> Apply what you read
a: Answer these questions using the passage on "If/Then" thinking:
(i) What kind of computers does the passage mention at the start?
(ii) What share of your time on this planet does it say you will spend engaged in work?
(iii) How does the writer say they would never want to raise a kid?
b: Pick up the passage on "If/Then" thinking after its last sentence and carry it on.

> Passage for review
◆ ◆ ◆ ◆ ◆ ◆ ◆
So. What do DOS computers and their antiquated programming languages have do with better living? Simple. Too many of us (including me way more often than I'd like) go through life shackled to "If/Then" thinking.
- If I get a promotion, then I'll be able to work on that project/issue/area I really care about.
If you care so much, why don't you try to work on that project/issue/area now, promotion be damned? Seriously, you're going to spend AT LEAST 25% of your entire time on this planet engaged in "work." And if you drop dead of work or stress related ailments, that number only goes up. Maybe you should think about how you could be happier there, rather than dreading it. - If I make $X-thousand a year, then I'll think about having kids.
I know kids are expensive. I really do get it. And I would never in a million years want to raise a kid the way I was, in poverty and worse. But life is crazy. And uncertain. And no time is the right time, no reason is the right reason. If you want something as demanding and fulfilling as children in your life, and you feel like you're psychologically and emotionally as ready as you can be, just freaking do it. The money, the house, the vacations - that stuff will come or it won't, but you'll always have your kids and you'll always be their parent. Trying to put a financial metric on jumping off a cliff is crazy-talk. - If I could just get a chunk of time off, then I could write that book I've always talked about.
◆ ◆ ◆ ◆ ◆ ◆ ◆
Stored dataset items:
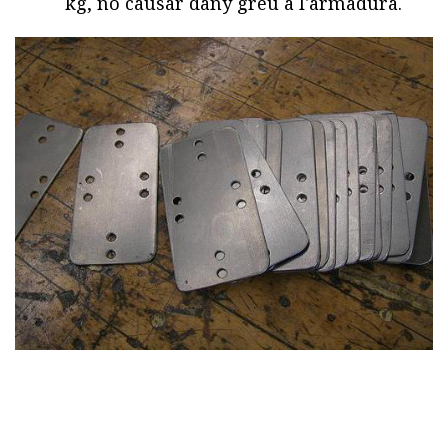
kg, no causar dany greu a l'armadura.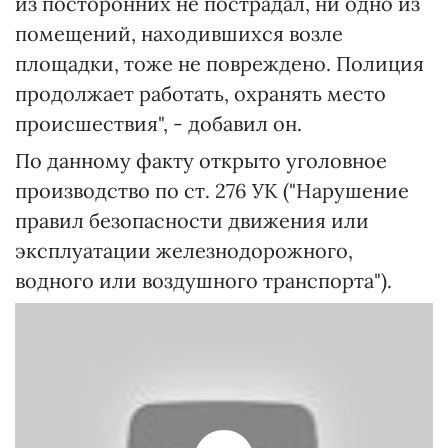
из посторонних не пострадал, ни одно из
помещений, находившихся возле
площадки, тоже не повреждено. Полиция
продолжает работать, охранять место
происшествия", - добавил он.
По данному факту открыто уголовное
производство по ст. 276 УК ("Нарушение
правил безопасности движения или
эксплуатации железнодорожного,
водного или воздушного транспорта").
◆ ◆ ◆ ◆ ◆ ◆ ◆
> Per-task answers
a:
(i) DOS computers.
(ii) At least 25%.
(iii) The way the writer was raised, in poverty and worse.

b:
This one is particularly debilitating, and really, fill in the fulfilling pursuit of your choice: painting, acting, learning Japanese, building custom hot rods. It's one of those lies that feels true. I know, because I clung to it for a long time. Too long. Life is short. We all have to make choices about what to do with our time. Choose your choice. If what you're doing is more important than what you say you want to do, great. Awesome. Own that and stop arguing with reality. But if the other thing, the thing you keep putting off, if that is really what you want to be in the world, then for the love of all that's holy, do it. And not when someone hands you the time; when you TAKE the time with your bare hands, like some sort of creative Viking marauder. You'll feel better, you'll live better, and you'll love better. Trust me on this. - If I get married, then I'll think about where I want to live and in what kind of home.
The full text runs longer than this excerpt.